Belli prosedürlerin işlediği süreçlerin bilinmemesi veya önemsenmemesi bunlardan muaf olunabileceği anlamına gelmediğinden bu konudaki bilgi yetersizliği maddi kayıplara yol açabilmektedir.

4. KOOPERATİF KURMA VE İŞLETME MASRAFLARININ FAZLALIĞI

Kuruluş sürecinde ve kooperatifin sürdürülmesinde çeşitli vergi yükümlülükleri ve giderler vardır ve bunlar mikro ölçekli kooperatifler için önemli bir yük anlamına gelmektedir. Kadın kooperatiflerine farklı bir rol biçilmesine karşın vergisel açıdan, diğer kooperatiflerden ve kâr amacı güden diğer tür işletmelerden farklı konumda değildirler. Aynı oranda kurumlar vergisi ödemektedirler. Vergi muafiyeti ya da indirimi olmadığından hiç kazanç elde etmedikleri halde çeşitli vergileri ödemek, kooperatiflerin mali yapılarını olumsuz etkileyen faktörlerden biridir.

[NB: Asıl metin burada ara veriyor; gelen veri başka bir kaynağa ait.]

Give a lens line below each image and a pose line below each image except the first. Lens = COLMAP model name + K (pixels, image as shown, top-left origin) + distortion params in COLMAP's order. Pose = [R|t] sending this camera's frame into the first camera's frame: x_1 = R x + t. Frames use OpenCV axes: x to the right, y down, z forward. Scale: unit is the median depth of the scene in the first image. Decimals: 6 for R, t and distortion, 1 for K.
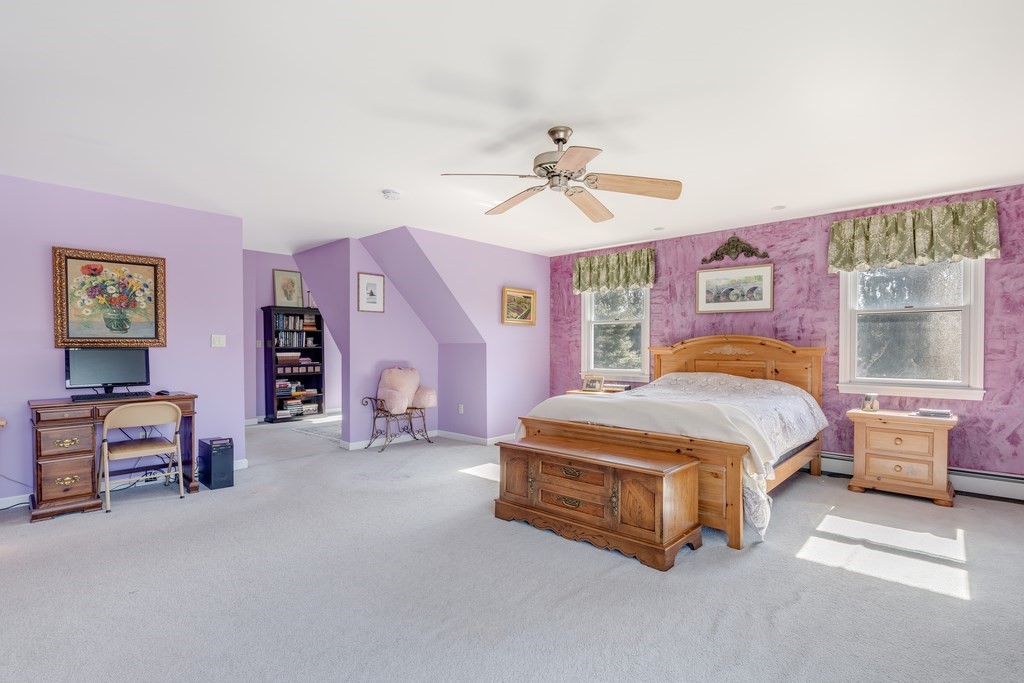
lens RADIAL K [[483.5, 0, 514.1], [0, 483.5, 346.0], [0, 0, 1]] dist [0.004434, 0.000690]
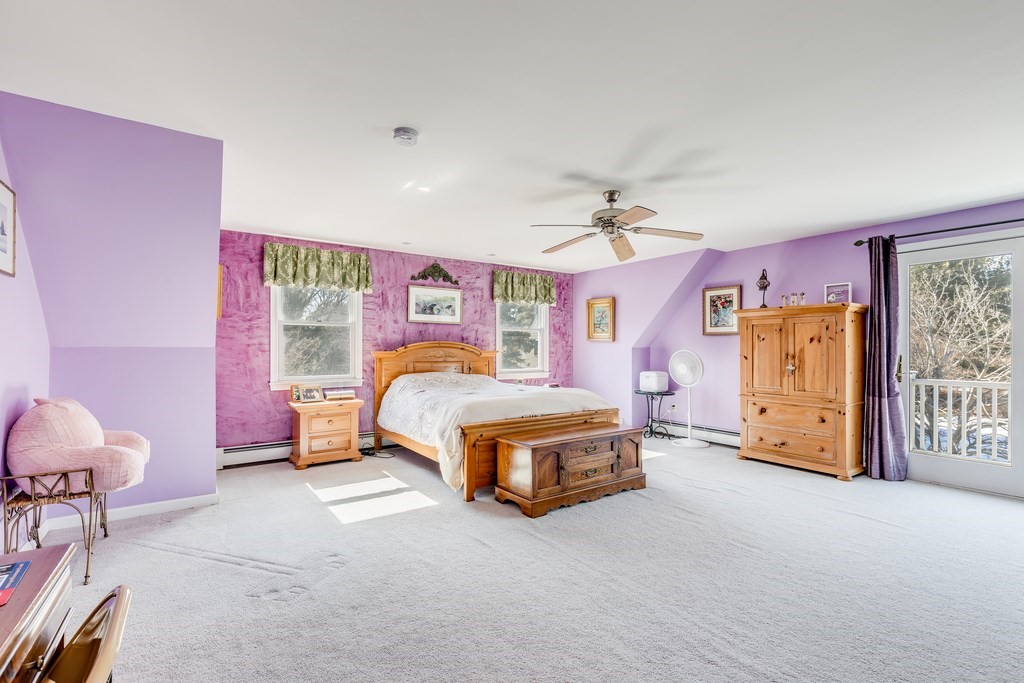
lens RADIAL K [[455.8, 0, 514.5], [0, 455.8, 344.8], [0, 0, 1]] dist [-0.000827, 0.000012]
pose [[0.221495, 0.004597, 0.975151, -0.654872], [-0.001770, 0.999989, -0.004312, -0.008790], [-0.975160, -0.000771, 0.221501, 0.538352]]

Destekleyici programların genellikle işletmeler ve sivil toplum kuruluşları için tasarlanmış olması, destek koşullarının çoğu durumda zorlayıcı olması gerçekte ekonomik ve sosyal amaçlı yapılar olan kadın kooperatiflerinin bu desteklerden yararlanmasını engellemektedir.

Önümüzdeki Süreçte Neler Yapmalıyız?

Kadınların konomik süreçteki etkinşiklerini arttırmak için;

  • Öncelikle bu konuda karşılaşılabilecek sorunlar ve çözümüne yönelik olarak bilgilendirme çalışmalarının kurumlar tarafından ve kooperatiflerin kendi deneyimlerine yönelik olarak yapılmalı,
  • Sayıları artan kadın kooperatflerinin ulusal ve uluslararası desteklerden yararlanmaları sağlanmalı
  • Kooperatiflerin ortak üretim bilgilerini paylaşmaları sağlanmalı
  • Ortak satış alanları oluşturulmalı,
  • Ortak digitalleşme sağlanmalı
  • Teşvik noktasında ortak etkinlikler organıze edilmeli ve kooperatiflerin bağlı olduğu yasal kurumlardan destek alınmalı,

Değişen gelişen  eekonomik yapı içersinde el ele işbirliği içinde olalım.Kadın Kooperatifleri kadının her konudaki yaratıcılığını ve gücünü üretime taşıyalım.